#### Task to complete:
Pictures do not belong in the copy; quote every entry below exactly.

Pixel coordinate listings
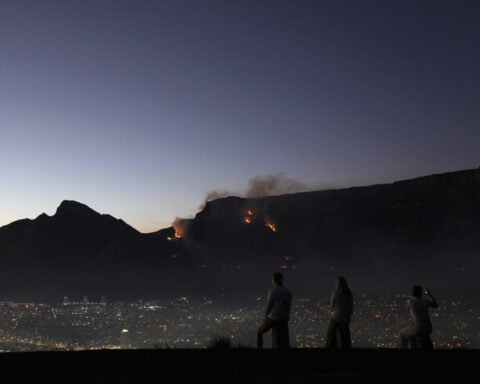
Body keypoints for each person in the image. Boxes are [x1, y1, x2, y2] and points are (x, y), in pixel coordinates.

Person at [256, 272, 293, 349]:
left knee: (259, 332)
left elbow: (268, 308)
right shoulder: (288, 292)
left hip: (273, 318)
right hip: (284, 319)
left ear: (273, 280)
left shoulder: (273, 291)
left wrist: (265, 318)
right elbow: (288, 307)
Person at [399, 285, 438, 349]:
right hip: (428, 327)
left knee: (401, 334)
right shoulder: (425, 301)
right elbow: (435, 305)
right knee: (412, 333)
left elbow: (407, 308)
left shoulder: (410, 301)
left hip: (418, 327)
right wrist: (429, 294)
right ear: (421, 293)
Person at [325, 276, 354, 349]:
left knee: (330, 334)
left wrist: (330, 307)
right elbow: (350, 307)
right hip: (346, 317)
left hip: (336, 316)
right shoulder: (349, 294)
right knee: (345, 335)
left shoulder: (336, 292)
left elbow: (332, 305)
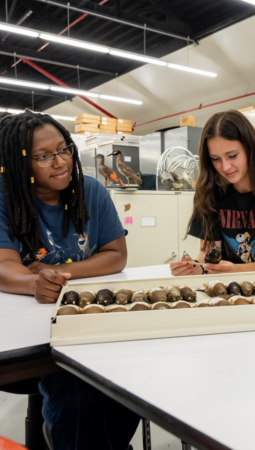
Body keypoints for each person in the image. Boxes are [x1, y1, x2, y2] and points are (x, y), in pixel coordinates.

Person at [0, 111, 139, 448]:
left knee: (132, 381)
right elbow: (4, 263)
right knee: (75, 388)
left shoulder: (90, 190)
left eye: (64, 149)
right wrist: (33, 283)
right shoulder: (5, 197)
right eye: (43, 156)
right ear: (19, 164)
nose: (60, 162)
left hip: (86, 319)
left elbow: (116, 254)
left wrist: (59, 275)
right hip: (28, 335)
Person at [171, 110, 255, 276]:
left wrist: (233, 270)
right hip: (234, 282)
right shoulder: (210, 190)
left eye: (232, 155)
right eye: (215, 159)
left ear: (250, 148)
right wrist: (197, 267)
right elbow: (208, 252)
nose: (225, 167)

#### Response for this exercise:
Body keypoints for each person in the image. Boxes are [x1, y1, x2, y2] and points are (x, y), in pixel coordinates.

Person at [256, 272, 293, 349]:
left knee: (259, 332)
left elbow: (268, 308)
right shoulder: (288, 292)
left hip: (273, 318)
right hip: (284, 319)
left ear: (273, 280)
left shoulder: (273, 291)
left wrist: (265, 318)
right elbow: (288, 307)
Person at [399, 285, 438, 349]:
right hip: (428, 327)
left knee: (401, 334)
right shoulder: (425, 301)
right elbow: (435, 305)
right knee: (412, 333)
left elbow: (407, 308)
left shoulder: (410, 301)
left hip: (418, 327)
right wrist: (429, 294)
right ear: (421, 293)
Person at [325, 276, 354, 349]:
left knee: (330, 334)
left wrist: (330, 307)
right elbow: (350, 307)
right hip: (346, 317)
left hip: (336, 316)
right shoulder: (349, 294)
right knee: (345, 335)
left shoulder: (336, 292)
left elbow: (332, 305)
Body keypoints for each person in the image. Boxes are [x1, y1, x2, y2] and points are (x, y), in pixel coordinates.

Person at [0, 111, 139, 448]:
left knee: (132, 381)
right elbow: (4, 263)
right knee: (75, 388)
left shoulder: (90, 190)
left eye: (64, 149)
right wrist: (33, 283)
right shoulder: (5, 197)
right eye: (43, 156)
right ear: (19, 164)
nose: (60, 162)
left hip: (86, 319)
left elbow: (116, 254)
left wrist: (59, 275)
right hip: (28, 335)
Person at [171, 110, 255, 276]:
left wrist: (233, 270)
right hip: (234, 282)
right shoulder: (210, 190)
left eye: (232, 155)
right eye: (215, 159)
left ear: (250, 148)
right wrist: (197, 267)
right elbow: (208, 252)
nose: (225, 167)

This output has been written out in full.